In #333 a schemaType or schemaLanguage property was proposed to describe the type/language used in the schema property. The default/fallback could be the OpenAPI subset of JSON Schema.

That way tools can skip schemas whose language they can't cope with.

All 16 comments

I'm not sure that your text/html part is valid YAML. (I guess this is supposed to be an empty object? Then it should be text/html: {}.)

@ePaul I wasn't sure about that, but I ran it through YAMLLint and it validated ok.

And is it parsed as an empty object or an empty array? Or a null?

Yay +1.

Just ran this through with YAMLLint using a format for the content type that includes the profile. It validated it as valid YAML, but only after it reformatted it a bit like so:

requestbody: 
  description: "Updated status of the pet"
  representations: 
    ? "application/json; profile=\"vnd.example.resource.v1\""
    : 
      schema: 
        properties: 
          name: 
            description: "Updated name of the pet"

● ● ●

Task: Extend the OpenAPI discussion above about a schema language property and YAML content-type keys, continuing after its last line.

Entries supplied:
● ● ●

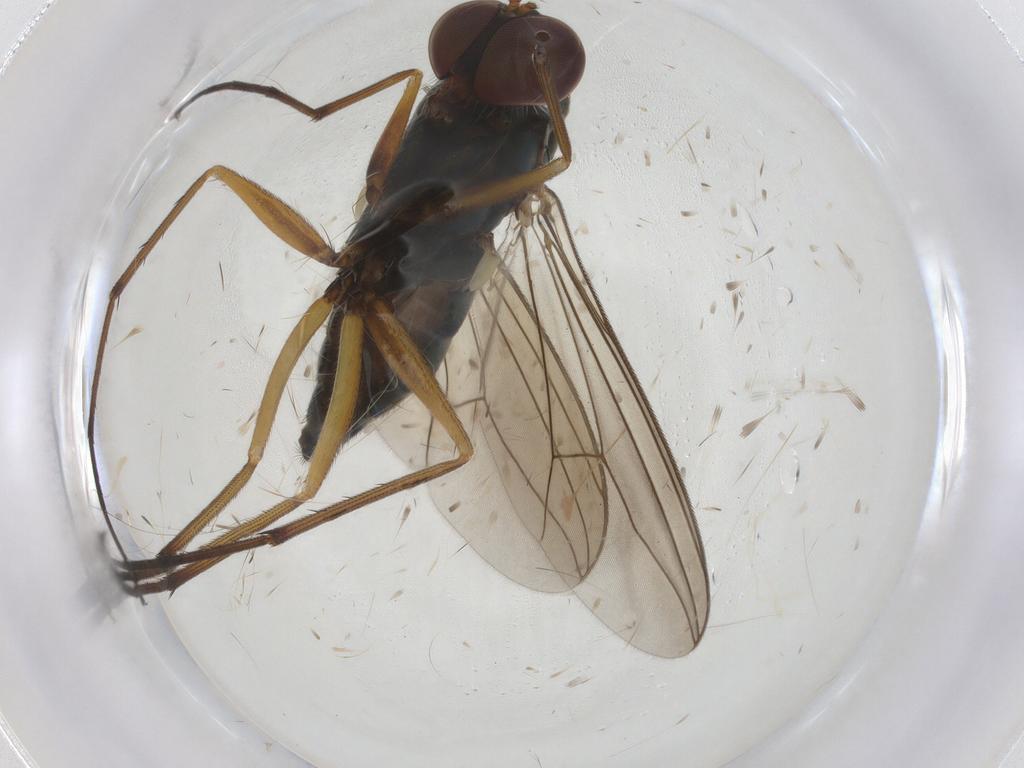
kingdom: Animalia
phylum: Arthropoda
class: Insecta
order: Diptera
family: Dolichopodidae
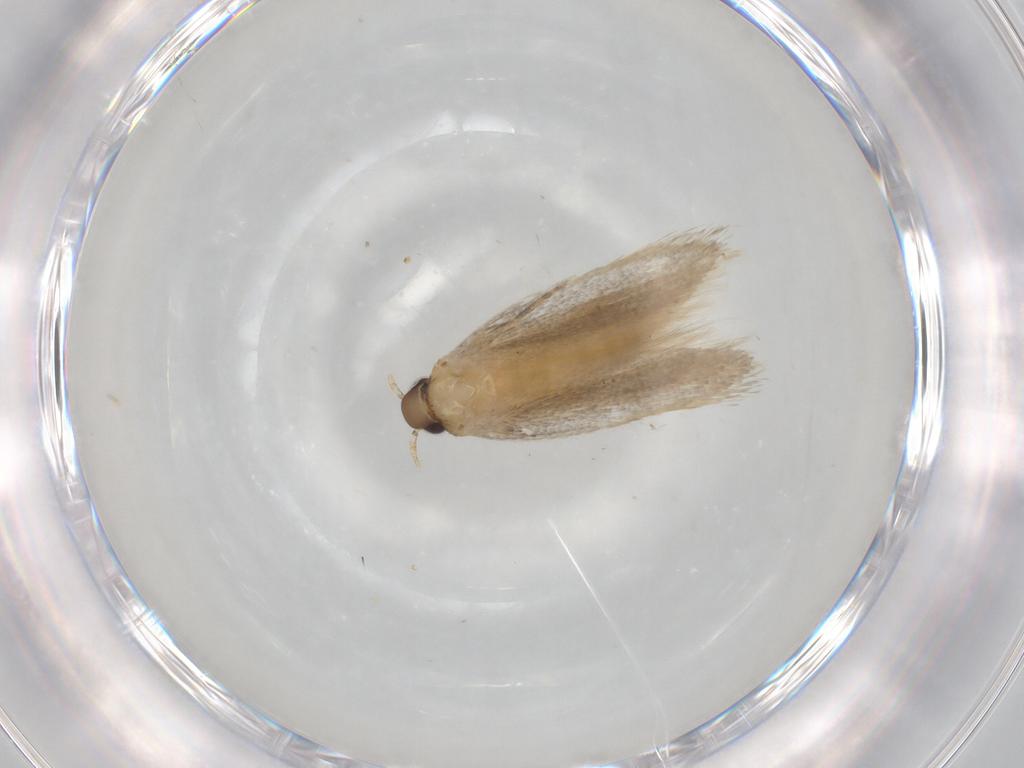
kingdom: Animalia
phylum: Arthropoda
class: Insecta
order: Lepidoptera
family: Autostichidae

● ● ●

Result of the exercise:
            type: string
          status: 
            description: "Updated status of the pet"
            type: string
        required: 
          - status
  required: false

I'm not familiar enough with obscure (to me) YAML syntax to know whether it's appropriately treating that as a key for that value. Can someone with more knowledge confirm, please?

@vrrobz The ? is a way of being explicit about something being a key. I don't think there is any ambiguity in our case. http://yaml.org/spec/1.2/spec.html#id2798057

Awesome, that's what I needed to know. Thanks!

What is the JSON equivalent of yaml ? : notation? (We should be careful to not use YAML specific constructs)

The JSON equivalent to the first example is:

{
  "get": {
    "description": "Returns pets based on ID",
    "summary": "Find pets by ID",
    "operationId": "getPetsById",
    "responses": {
      "200": {
        "description": "pet response",
        "representations" : {
          "application/json" : {
              "schema": {
                "type": "array",
                "items": {
                  "$ref": "#/definitions/Pet"
                }
              }
          },
          "text/html" : {} 
        }
      },
      "default": {
        "description": "error payload",
        "representations" : {
          "application/json" : {
              "schema": {
                "$ref": "#/definitions/ErrorModel"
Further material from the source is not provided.